Mobile Ads Trials Require Advertisers to Rethink Business Models
By Sophia Mayengbam
The growth in the use of mobile devices presents an opportunity for advertising and marketing. Wireless promises to be an effective and powerful tool for reaching targeted market segments making it the hottest new medium for advertising and marketing. However, Wireless advertising presents both new opportunities and new challenges, which will force both advertisers and wireless providers to fundamentally evolve their business models and practices to succeed.
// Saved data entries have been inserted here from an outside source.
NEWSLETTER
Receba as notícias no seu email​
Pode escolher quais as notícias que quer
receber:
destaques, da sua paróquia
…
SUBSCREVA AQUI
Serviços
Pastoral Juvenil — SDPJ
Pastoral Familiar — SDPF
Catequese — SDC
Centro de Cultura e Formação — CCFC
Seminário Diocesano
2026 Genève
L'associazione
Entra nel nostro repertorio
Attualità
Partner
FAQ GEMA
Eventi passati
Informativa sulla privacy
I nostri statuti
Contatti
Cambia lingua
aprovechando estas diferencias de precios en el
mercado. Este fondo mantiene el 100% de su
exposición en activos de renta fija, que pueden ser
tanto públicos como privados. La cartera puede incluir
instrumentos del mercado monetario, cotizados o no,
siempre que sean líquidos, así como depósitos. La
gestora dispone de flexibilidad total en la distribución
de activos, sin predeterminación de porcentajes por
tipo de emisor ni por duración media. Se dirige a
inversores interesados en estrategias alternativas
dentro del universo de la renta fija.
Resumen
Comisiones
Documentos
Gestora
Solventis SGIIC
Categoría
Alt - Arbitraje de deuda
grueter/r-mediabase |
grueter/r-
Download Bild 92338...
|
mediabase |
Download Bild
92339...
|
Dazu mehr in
During the past year, both the U.S. wireless and the consumer brand communities have begun exploring mobile advertising through in-depth focus groups, market trials, and experimentation with different formats. IT research firm IDC believes common themes are emerging from the mobile advertising market trials that, when viewed collectively, highlight the need for wireless service providers and advertisers to revise their business models.
IDC said that the unique nature of wireless devices and wireless usage characteristics creates a number of advertising format opportunities that will prove beneficial to both advertisers and wireless service providers.
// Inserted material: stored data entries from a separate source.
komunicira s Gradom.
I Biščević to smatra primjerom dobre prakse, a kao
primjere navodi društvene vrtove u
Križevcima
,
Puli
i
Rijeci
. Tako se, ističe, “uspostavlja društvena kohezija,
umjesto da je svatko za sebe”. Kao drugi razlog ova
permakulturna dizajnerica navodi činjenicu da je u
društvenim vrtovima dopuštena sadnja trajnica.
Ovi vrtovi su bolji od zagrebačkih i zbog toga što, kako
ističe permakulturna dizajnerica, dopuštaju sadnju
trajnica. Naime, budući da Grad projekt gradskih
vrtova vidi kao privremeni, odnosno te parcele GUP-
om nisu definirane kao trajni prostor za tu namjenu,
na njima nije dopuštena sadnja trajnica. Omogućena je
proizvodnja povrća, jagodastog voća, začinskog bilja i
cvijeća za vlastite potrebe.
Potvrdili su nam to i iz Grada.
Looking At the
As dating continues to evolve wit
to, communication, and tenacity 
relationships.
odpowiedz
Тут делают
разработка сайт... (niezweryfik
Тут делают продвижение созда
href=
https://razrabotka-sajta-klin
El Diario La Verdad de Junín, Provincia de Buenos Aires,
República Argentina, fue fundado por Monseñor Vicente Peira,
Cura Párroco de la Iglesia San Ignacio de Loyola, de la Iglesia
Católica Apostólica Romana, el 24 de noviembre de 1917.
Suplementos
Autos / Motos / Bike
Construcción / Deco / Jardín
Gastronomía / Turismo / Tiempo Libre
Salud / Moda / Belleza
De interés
The vast amount of customer data available with wireless service providers could be leveraged to create more effective advertising messages that reach customers on an individual level.
IDC said that the another plus point for mobile advertising is it presents a significant new revenue opportunity for wireless service providers who are facing continued erosion of voice service pricing.
Although mobile advertising holds enormous potential for both the wireless and advertising industries, IDC analysts warn that there are a number of key issues involved.
Scott Ellison, IDC’s Wireless and Mobile Communications Groups said that earlier market trials have proven that the mobile advertising environment is completely different from traditional advertising medium. Both advertisers and wireless service have to apply an altogether different strategy for this medium.
"The real impact of mobile advertising will be forcing both advertisers and wireless service providers to substantially alter their highly successful business models to adapt to this very new but very different medium. Without fundamental model adaptation, both communities risk alienating the very customers they serve and strive to reach," said Ellison.
According to Ellison, the new business models will need to adapt to a range of issues, including:
different wireless user tolerances and receptivity to mobile ads,
different mobile advertising formats, sharply compressed ad rotation cycles, and
advertising that relates to individual user characteristics.
Successfully addressing these issues in addition to creating ads that are effective and engaging, yet unobtrusive, will prove to be the ultimate challenge for the two industries. In addition, wireless service providers will be forced to view themselves as media companies instead of as telephone companies.